«New Realities» erscheint wie eine gewöhnliche Fotoausstellung. Die Bilder wirken auf den ersten Blick vertraut, erinnern an stilisierte Modefotografien oder an den Fotorealismus von John Baeder. Bei genauerem Hinsehen aber kippt die Illusion: Schriftzüge bestehen aus nicht-existierenden Buchstaben, Körperteile wirken seltsam verrenkt.
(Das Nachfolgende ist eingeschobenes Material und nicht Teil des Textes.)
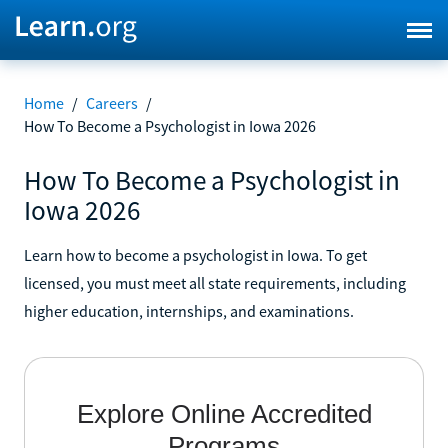
Home
/
Careers
/
How To Become a Psychologist in Iowa 2026
How To Become a Psychologist in
Iowa 2026
Learn how to become a psychologist in Iowa. To get
licensed, you must meet all state requirements, including
higher education, internships, and examinations.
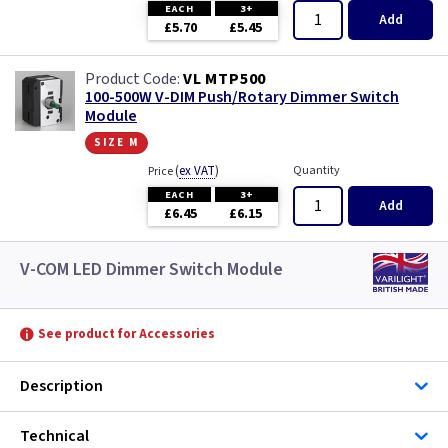
EACH
3+
Add
£5.70
£5.45
VL MTP500
100-500W V-DIM Push/Rotary Dimmer Switch
Module
size m
(
ex VAT
)
Quantity
Price
EACH
3+
Add
£6.45
£6.15
V-COM LED Dimmer Switch Module
See product for Accessories
Description
Technical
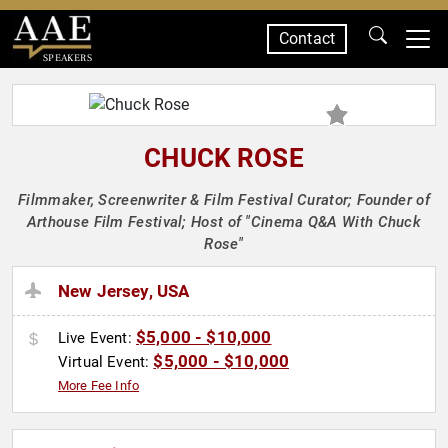
Contact
SPEAKERS
CHUCK ROSE
Filmmaker, Screenwriter & Film Festival Curator; Founder of
Arthouse Film Festival; Host of "Cinema Q&A With Chuck
Rose"
New Jersey, USA
$5,000 - $10,000
Live Event:
$5,000 - $10,000
Virtual Event:
More Fee Info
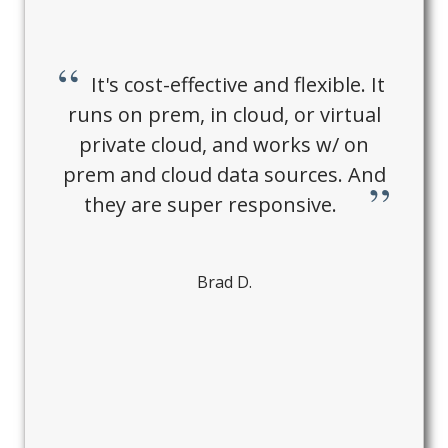
It's cost-effective and flexible. It
runs on prem, in cloud, or virtual
private cloud, and works w/ on
prem and cloud data sources. And
they are super responsive.
Brad D.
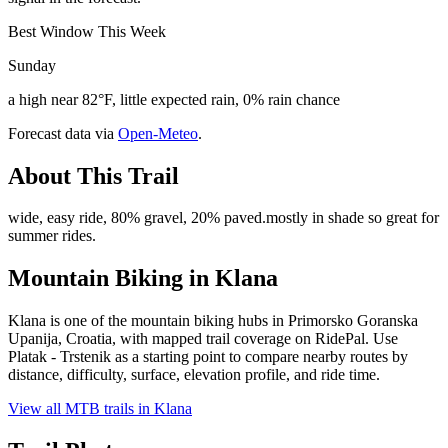
Best Window This Week
Sunday
a high near 82°F, little expected rain, 0% rain chance
Forecast data via
Open-Meteo
.
About This Trail
wide, easy ride, 80% gravel, 20% paved.mostly in shade so great for
summer rides.
Mountain Biking in
Klana
Klana is one of the mountain biking hubs in Primorsko Goranska
Upanija, Croatia, with mapped trail coverage on RidePal. Use
Platak - Trstenik as a starting point to compare nearby routes by
distance, difficulty, surface, elevation profile, and ride time.
View all MTB trails in
Klana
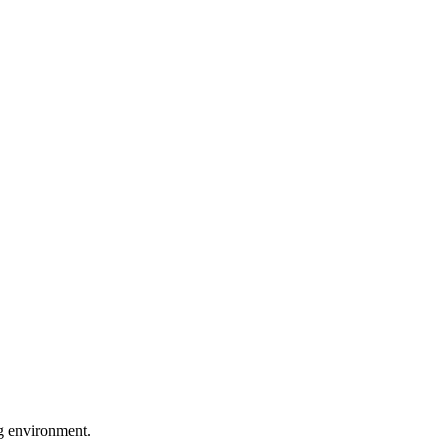
ng environment.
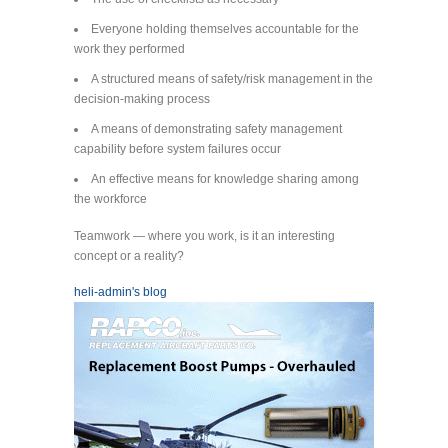
Everyone holding themselves accountable for the
work they performed
A structured means of safety/risk management in the
decision-making process
A means of demonstrating safety management
capability before system failures occur
An effective means for knowledge sharing among
the workforce
Teamwork — where you work, is it an interesting
concept or a reality?
heli-admin's blog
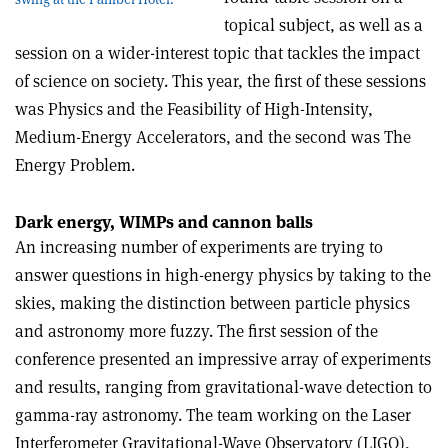
topical subject, as well as a
session on a wider-interest topic that tackles the impact
of science on society. This year, the first of these sessions
was Physics and the Feasibility of High-Intensity,
Medium-Energy Accelerators, and the second was The
Energy Problem.
Dark energy, WIMPs and cannon balls
An increasing number of experiments are trying to
answer questions in high-energy physics by taking to the
skies, making the distinction between particle physics
and astronomy more fuzzy. The first session of the
conference presented an impressive array of experiments
and results, ranging from gravitational-wave detection to
gamma-ray astronomy. The team working on the Laser
Interferometer Gravitational-Wave Observatory (LIGO),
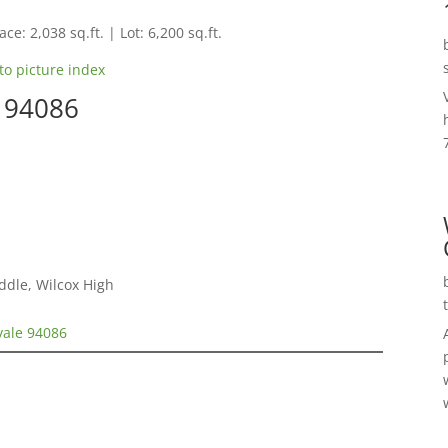
ce: 2,038 sq.ft. | Lot: 6,200 sq.ft.
to picture index
e 94086
ddle, Wilcox High
vale 94086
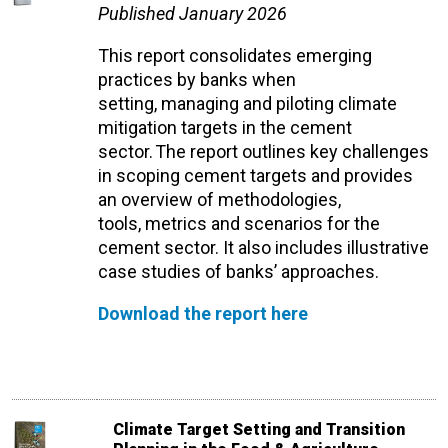
Published January 2026
This report
consolidates
emerging
practices by banks when
setting,
managing
and piloting
climate
mitigation
targets in the cement
sector. The report outlines key challenges
in scoping cement targets
and
provides
an overview of methodologies,
tools,
metrics
and scenarios for the
cement sector
. It also includes
illustrative
case studies of banks’ approaches.
Download the report here
Climate Target Setting and Transition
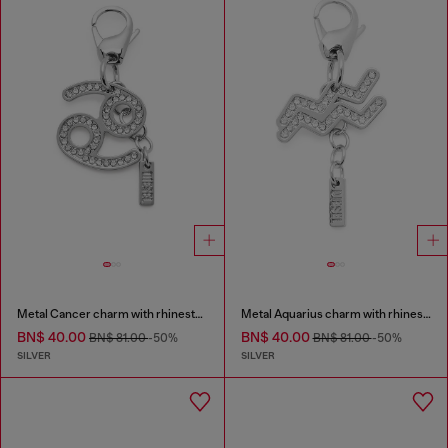
Metal Cancer charm with rhinestones
Metal Aquarius charm with rhinestones
BN$ 40.00
BN$ 40.00
BN$ 81.00
-50%
BN$ 81.00
-50%
SILVER
SILVER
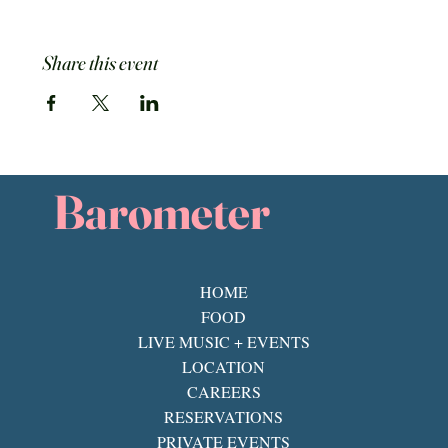
Share this event
Barometer
HOME
FOOD
LIVE MUSIC + EVENTS
LOCATION
CAREERS
RESERVATIONS
PRIVATE EVENTS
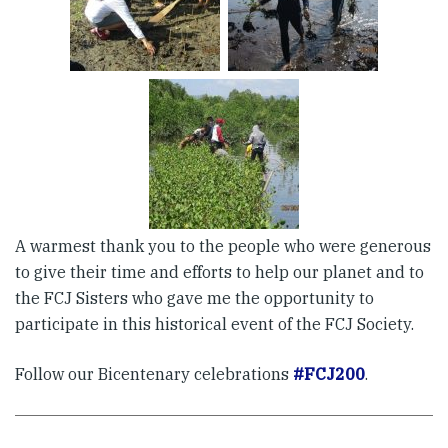
A warmest thank you to the people who were generous
to give their time and efforts to help our planet and to
the FCJ Sisters who gave me the opportunity to
participate in this historical event of the FCJ Society.
Follow our Bicentenary celebrations
#FCJ200
.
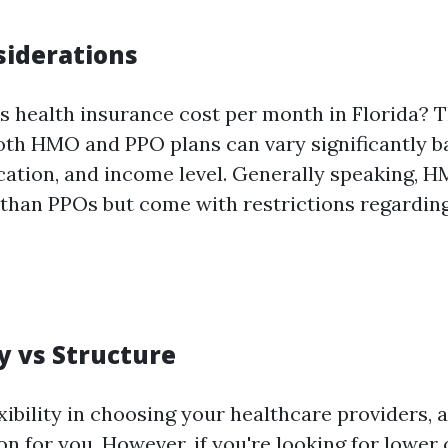
siderations
health insurance cost per month in Florida? 
th HMO and PPO plans can vary significantly b
ocation, and income level. Generally speaking, 
 than PPOs but come with restrictions regardin
ty vs Structure
exibility in choosing your healthcare providers,
on for you. However, if you're looking for lower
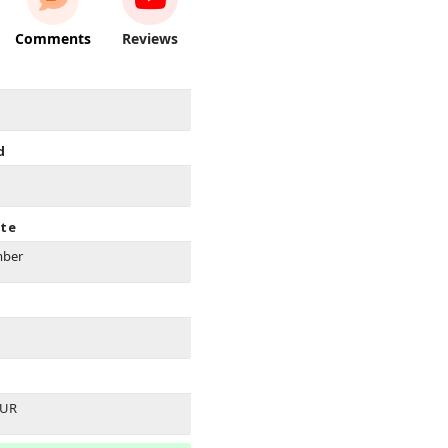
Comments
Reviews
d
ate
mber
EUR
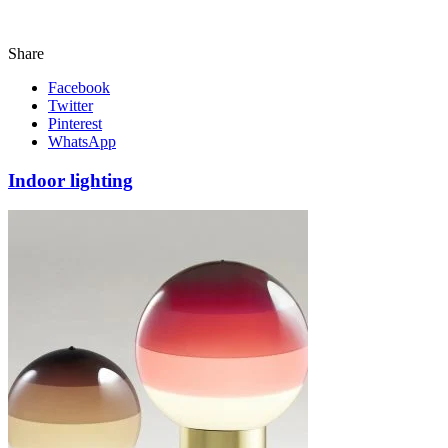
Share
Facebook
Twitter
Pinterest
WhatsApp
Indoor lighting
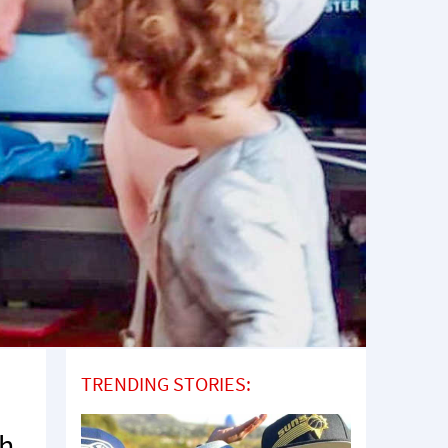
TRENDING STORIES:
th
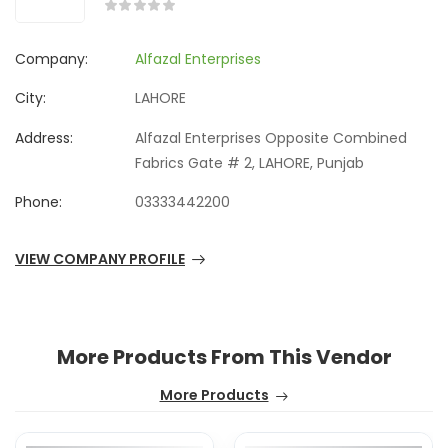
Company:
Alfazal Enterprises
City:
LAHORE
Address:
Alfazal Enterprises Opposite Combined
Fabrics Gate # 2, LAHORE, Punjab
Phone:
03333442200
VIEW COMPANY PROFILE
More Products From This Vendor
More Products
Geräte sind unvollständig oder aus scheinbar unvereinbaren Elementen zusammengesetzt – absurde, surrealistische Konstrukte: eine grüne Nähkaffeemaschine, eine Plattenspieler-Schreibmaschinen-Kamera, ein analoges Telefon ohne Sprechmuschel. Daneben hängen aalglatte Portraits von überhöhter Schönheit oder irritierender Perfektion.
Glitches als Stilmittel
Die visuellen Irritationen in den Bildern sind kein Zufall. Die deutsche Digital-Kuratorin Maren Burghard hat die Bilder nicht fotografisch oder malerisch erschaffen, sondern zusammen mit KI-Bildgeneratoren. Burghards Werke zeigen, wie KI-Modelle kollektive Vorstellungen verarbeiten und daraus neue Imaginationen kreieren. KI-Modelle interpretieren algorithmisch unsere visuelle Kultur – und machen dabei auch Fehler.
-
Bild 1 von 5. Seidenglatte Haut, perfektes Haar, stilvolle Geräte: KI weiss, optische Perfektion zu liefern. Setzt sie damit auch neue Standards? Bildquelle: KI-Bild: Maren Burghard.
-
Bild 2 von 5. Bei genauem Hinsehen wird klar: KI halluziniert nicht selten in Wort und Bild. Bildquelle: KI-Bild: Maren Burghard.
-
Bild 3 von 5. Dieses quasi-perfekte Bild irritiert: die Sitzhaltung des Models ist unrealistisch brett-artig. Und was ist mit dem rechten Bein? Bildquelle: KI-Bild: Maren Burghard.
-
Bild 4 von 5. Das KI-Bild «Erinnerungssysteme» ist eine fantastische Wundermaschine. Nonsense oder Inspiration für neue Innovationen? Bildquelle: KI-Bild: Maren Burghard.
-
Bild 5 von 5. Eine weitere surrealistische Kreation der Bild-KI: der pflanzenartige Tintenfisch-Vogel serviert auf Blumengedeck. Bildquelle: KI-Bild: Maren Burghard.
Manche dieser «Glitches» (Bildstörungen) stammen aus den frühen Tagen der KI, andere werden bewusst in die Bilder eingearbeitet. Sie werfen Fragen auf bezüglich der Vertrauenswürdigkeit des Betrachteten: Wie echt ist das Bild? Was ist der Wert des «Echten» überhaupt?
Und was, wenn der Fake komplett neue Sichtweisen auf das Echte ermöglicht und dadurch unsere Realität verändert? Ist dann nicht die Basis des Echten der Fake? Was heisst das in Bezug auf die Art und Weise, wie wir das Echte und das Fake auseinanderhalten? Und warum wollen oder sollen wir das überhaupt tun?
Das Bilderspiel mit KI ist mehr als Spielerei
Die Ausstellung «New Realities» ist mehr als ein ästhetisches Experiment. Sie zeichnet den Aufstieg einer Technologie nach, die, kreativ genutzt, zum Werkzeug wird, mit dem sich die Welt neu denken und gestalten lässt. Andererseits wird auch klar: Realität und Simulation sind in naher Zukunft kaum mehr auseinanderzuhalten. Ohne kritischen Blick aufs Bild verstehen wir bald die Welt nicht mehr.